(Saved entries)
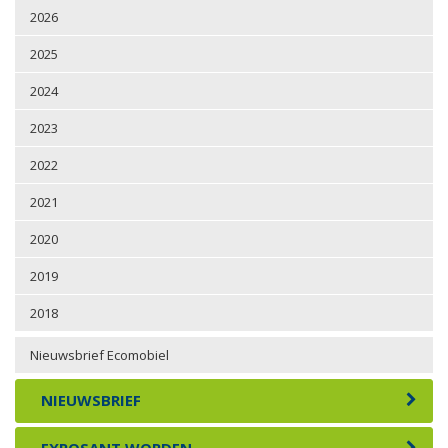
2026
2025
2024
2023
2022
2021
2020
2019
2018
Nieuwsbrief Ecomobiel
NIEUWSBRIEF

Exercise goal >> Print every entry above verbatim but drop the images.

Task solution >>
2026
2025
2024
2023
2022
2021
2020
2019
2018
Nieuwsbrief Ecomobiel
NIEUWSBRIEF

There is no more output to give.